Notes From The Underground – Are Sonic Boom Six The Most Reliably Awesome UK Band?

By the time you read this, Sonic Boom Six will be just finishing up their latest UK headline tour, their first since shattering the glass ceiling of the UK punk underground into a million angry pieces and taking the fight to the Main Stage of Reading and Leeds.

Photo courtesy of Dan Griffiths
That might not seem like a great achievement, but consider this: they did it alone, and stood on the stage that represents, essentially the apex of the music business. They might have played nine hours or so before Kings Of Leon, but while the Tennessee dullards had a petulant hissy fit and bitched about not getting the adoration they felt they deserved, these Manchester dudes and dudette walked up onstage and did their thing harder, faster and better than any other band might. But then again, that wouldn’t have come as a surprise to anyone keeping tabs on this band.

Why? Because they want it more. Moreover, every single show I’ve seen them play over the last six or so years – from pubs in Norwich to festivals in the Czech Republic and everywhere in between – has had one common denominator: people love them, and dance to them, and sing along, and mosh, and shout the words. And then, they go home and talk to their mates about starting a new band. Personally, I can’t count the number of times I’ve been watching them and started putting together ideas in my head, making little reminders of my phone of new stuff to try out or phrases to try and work into a review somewhere. Listening to them talk in interviews always brings a wealth of new material to investigate, not because they’re dropping names but because they’re interested, interesting people.

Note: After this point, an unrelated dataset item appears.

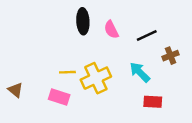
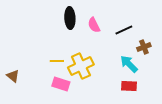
cyan arrow: (140, 72) -> (129, 64), moved
pink rectangle: (59, 97) -> (61, 84), moved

Photo courtesy of Dan Griffiths
Years ago I went to Radio 1 for an evening to sit in on Mike Davies’ Lock Up show. This was around the time of Sonic Boom Six’s ‘Turbo’ EP, which had been making quite the splash on various internet messageboards. I was sitting at Mike’s desk chatting away when he suddenly picked up a copy of the EP, waved it at me and drawled, ‘Hey dude, you heard this new Sonic Boom Six band? This EP’s blown me away.’ Not wanting to let any chinks appear in my armour, I lied and told him I had (I was young and really wanted to impress Mike; a few months later I wrote him a 4-page letter begging for a job. To date: no reply). He smiled, and I think high-fived me.

Photo courtesy of Dan Griffiths
I went home and pulled out my copy of ‘Turbo’ which was sitting on my to-listen pile. Within a few seconds of ‘Blood For Oil’ reaching through my speakers and slapping me round the face I was hooked, and gabbled out a messy review for the webzine I used to write for, calling it akin to ‘The Notting Hill Carnival in CD format’, because that was the nearest I could get to. Beats and guitar blasts hit from all angles and songs changing shape over the course of a few seconds, with hip-hop rhythms barracked by thudding punk and languid, cheeky but focused ska. I didn’t know what the fuck was going on, and I had the sneaking suspicion that behind the polemics, the band didn’t either. But it didn’t matter, because they were unlike anything I’d ever heard before. Come on, I prayed. Please stay this good, and don’t get shit.

Fast forward to last Thursday, and SB6’s headline show at the Garage in North London. For some reason the air-con is fucked and the floor is horribly slick with sweat – but when the Boom hits no one seems to care. Their new album ‘City Of Thieves’ is now firmly bedded in, so ‘A Bright Cold Day In April’ and ‘Back 2 Skool’ provoke a massive response, and the welcome afforded tunes like ‘Piggy In The Middle’ and the stunning ‘People Acklike They Don’t Know’ again rams home the fact that SB6 are a truly special band. They were always incredibly subversive, sneaking in little bits of hip-hop patois for audiences who didn’t realise, and now they’re just more adept at fusing politics, social commentary and kick-ass music. Like Billy Bragg said: ‘The best song wins’, so they know that they can have the best intentions in the world but if the tunes suck then no one’s going to care.

The tunes don’t suck. People care.

Photo courtesy of Dan Griffiths
They own their own label, Rebel Alliance, and are affiliated with Suicide Bid, the musical collective that is closest in spirit to the old days of punk/reggae soundclashes. Every gig they play, more girls have dyed their hair pink to look like Laila; more people of both sexes queue up to get photos taken with the band. SB6 tattoos are not irregular. And it’s not because they look a certain way or sound a certain way – that they have a few upstrokes is enough for many short-sighted idiots to dismiss them as ska-punk; the same morons who never gave Capdown a chance despite being one of the most important bands of the last 15 years – but because of the total package. They don’t let their fans down by ever giving anything less than their utmost, they’ve toured so hard that they know how to fucking kill any audience. They talk to their fans, and respect them. They know they’ll never have a massive single that slays the radio waves and does the hard work for them, so they knuckle the fuck down and create great art.